Der Erlass einer einstweiligen Anordnung verlangt grundsätzlich die - summarische - Prüfung der Erfolgsaussichten in der Hauptsache sowie die Erforderlichkeit einer vorläufigen gerichtlichen Entscheidung. Die Erfolgsaussicht des Hauptsacherechtsbehelfs (Anordnungsanspruch) und die Eilbedürftigkeit der erstrebten einstweiligen Regelung (Anordnungsgrund) sind glaubhaft zu machen (§ 86b Abs. 2 Satz 4 SGG i. V. m. § 920 Abs. 2 der Zivilprozessordnung). Dabei sind die insoweit zu stellenden Anforderungen umso niedriger, je schwerer die mit der Versagung vorläufigen Rechtschutzes verbundenen Belastungen - insbesondere auch im Hinblick auf ihre Grundrechtsrelevanz - wiegen. Die beiden Voraussetzungen stellen ein bewegliches System dar: Je nach Wahrscheinlichkeit des Erfolges in der Hauptsache können die Anforderungen an den Anordnungsgrund geringer sein. Vollständig fehlen darf der Anordnungsgrund hingegen nicht (LSG Baden-Württemberg, Beschluss vom 17. Oktober 2018 – L 7 SO 3150/18 ER-B – juris, Rn. 24 m.w.N.; Keller, in: Meyer-Ladewig/Keller/Leitherer/Schmidt, 13. Aufl. 2020, SGG § 86b Rn. 29 m.w.N.). Andernfalls ist der Antragsteller auf Inanspruchnahme des Rechtsschutzes in der Hauptsache zu verweisen. Maßgebend für die Beurteilung der Anordnungsvoraussetzungen sind regelmäßig die Verhältnisse im Zeitpunkt der gerichtlichen Entscheidung.

b) Unter Berücksichtigung dieser Maßstäbe lehnte das SG den Erlass einer einstweiligen Anordnung zu Recht ab. Nach summarischer Prüfung ist bereits ein Anordnungsanspruch zu verneinen. Es ist nicht wahrscheinlich, dass der Antragsteller im Hauptsacheverfahren, das zwischenzeitlich beim Senat unter dem Aktenzeichen L 4 KR 415/22 anhängig ist, erfolgreich sein wird.

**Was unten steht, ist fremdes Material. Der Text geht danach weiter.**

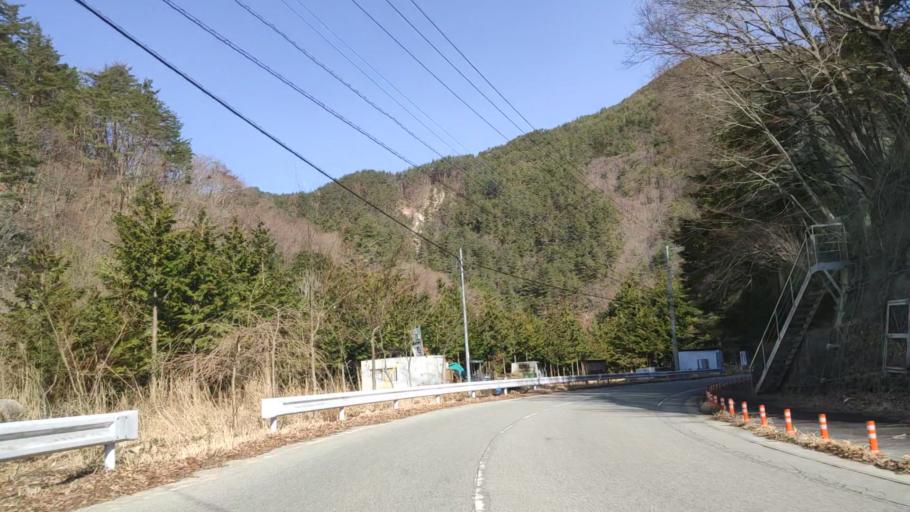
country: JP
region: Yamanashi
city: Fujikawaguchiko
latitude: 35.5493
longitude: 138.6589
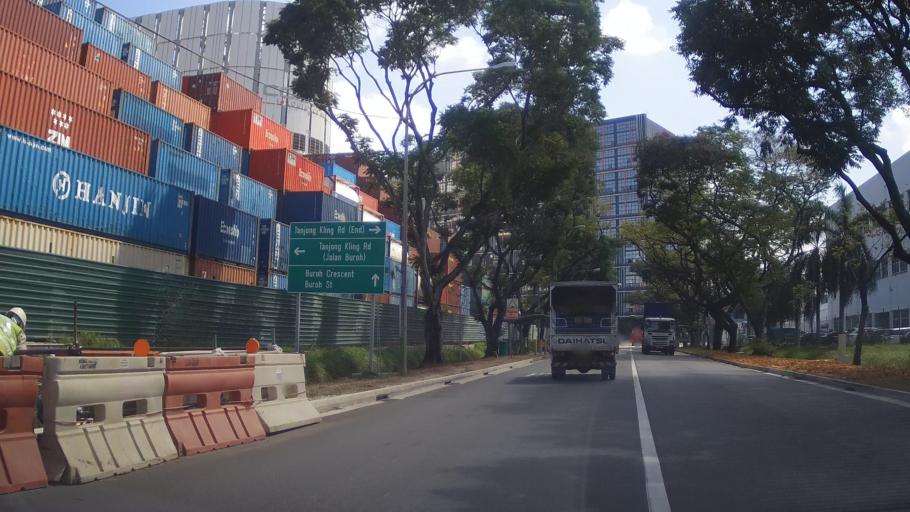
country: SG
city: Singapore
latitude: 1.3085
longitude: 103.6961
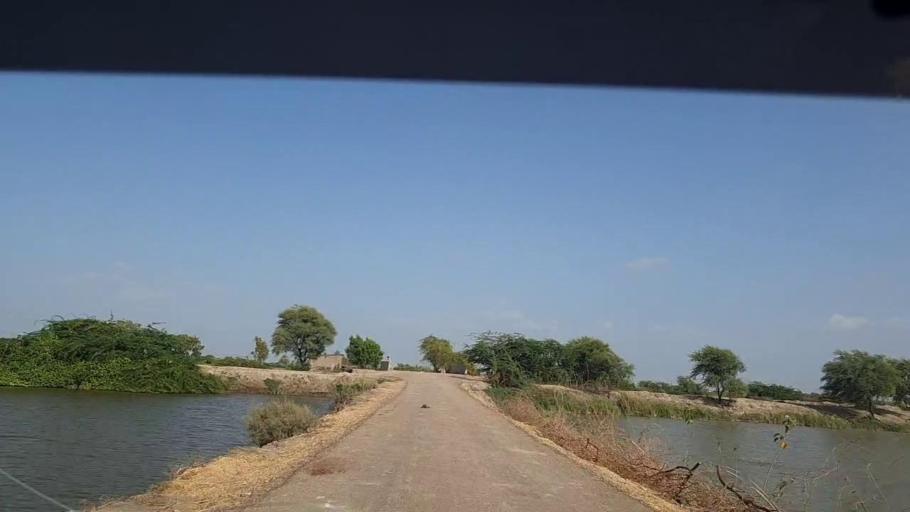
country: PK
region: Sindh
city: Kadhan
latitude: 24.4638
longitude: 68.8462
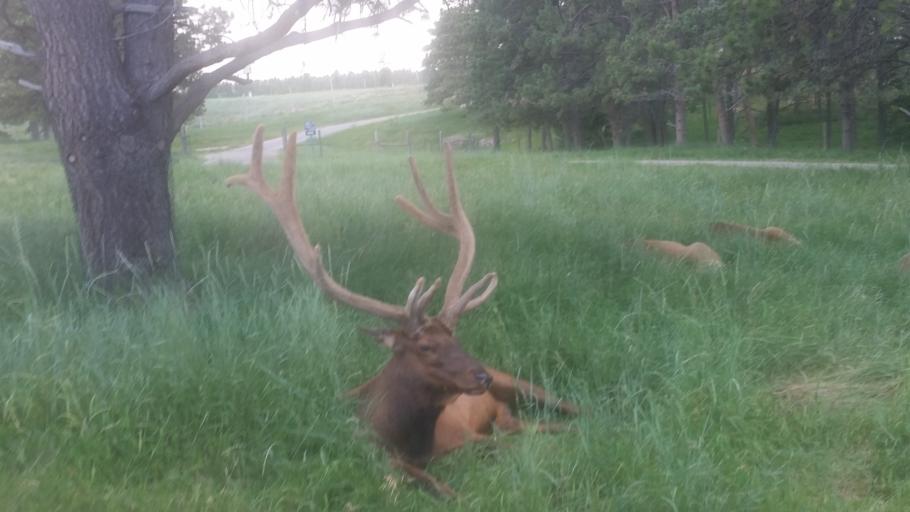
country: US
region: South Dakota
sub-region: Pennington County
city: Colonial Pine Hills
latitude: 43.9778
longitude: -103.2950
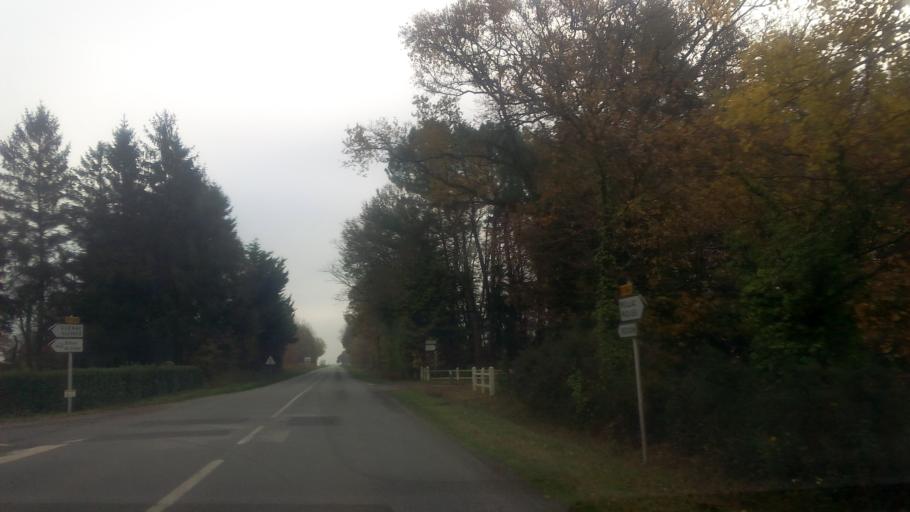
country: FR
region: Brittany
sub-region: Departement du Morbihan
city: Peillac
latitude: 47.7142
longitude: -2.1865
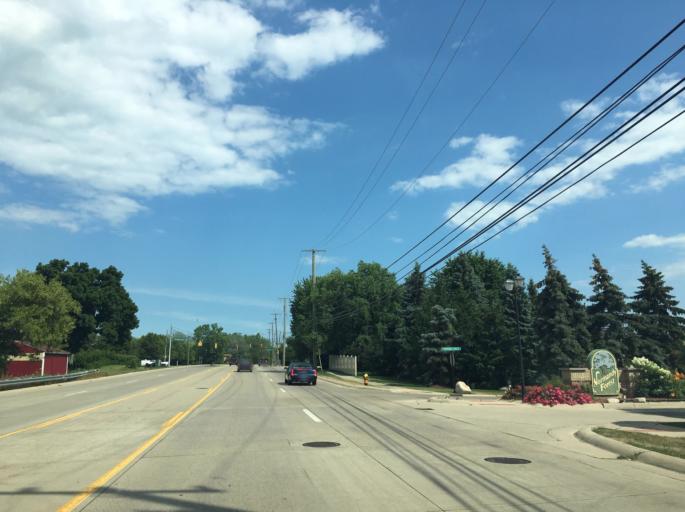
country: US
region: Michigan
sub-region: Macomb County
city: Clinton
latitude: 42.6061
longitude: -82.9195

Gemäß § 291 Abs. 1 Fünftes Buch Sozialgesetzbuch (SGB V) stellt die Krankenkasse für jeden Versicherten eine elektronische Gesundheitskarte aus. Nach § 291a Abs. 1 Satz 1 SGB V dient die elektronische Gesundheitskarte mit den in den Absätzen 2 bis 5 genannten Angaben dem Nachweis der Berechtigung zur Inanspruchnahme von Leistungen im Rahmen der vertragsärztlichen Versorgung (Versicherungsnachweis) sowie der Abrechnung mit den Leistungserbringern. Auf der elektronischen Gesundheitskarte müssen die in Abs. 2 der Regelung im einzelnen aufgeführten Daten gespeichert sein. Darüber hinaus ist die elektronische Gesundheitskarte gemäß Abs. 5 der Regelung mit einem Lichtbild des Versicherten zu versehen. Versicherte, die jünger als 15 Jahre sind sowie Versicherte, deren Mitwirkung bei der Erstellung des Lichtbildes nicht möglich ist, erhalten eine elektronische Gesundheitskarte ohne Lichtbild (§ 291a Abs. 5 Satz 2 SGB V).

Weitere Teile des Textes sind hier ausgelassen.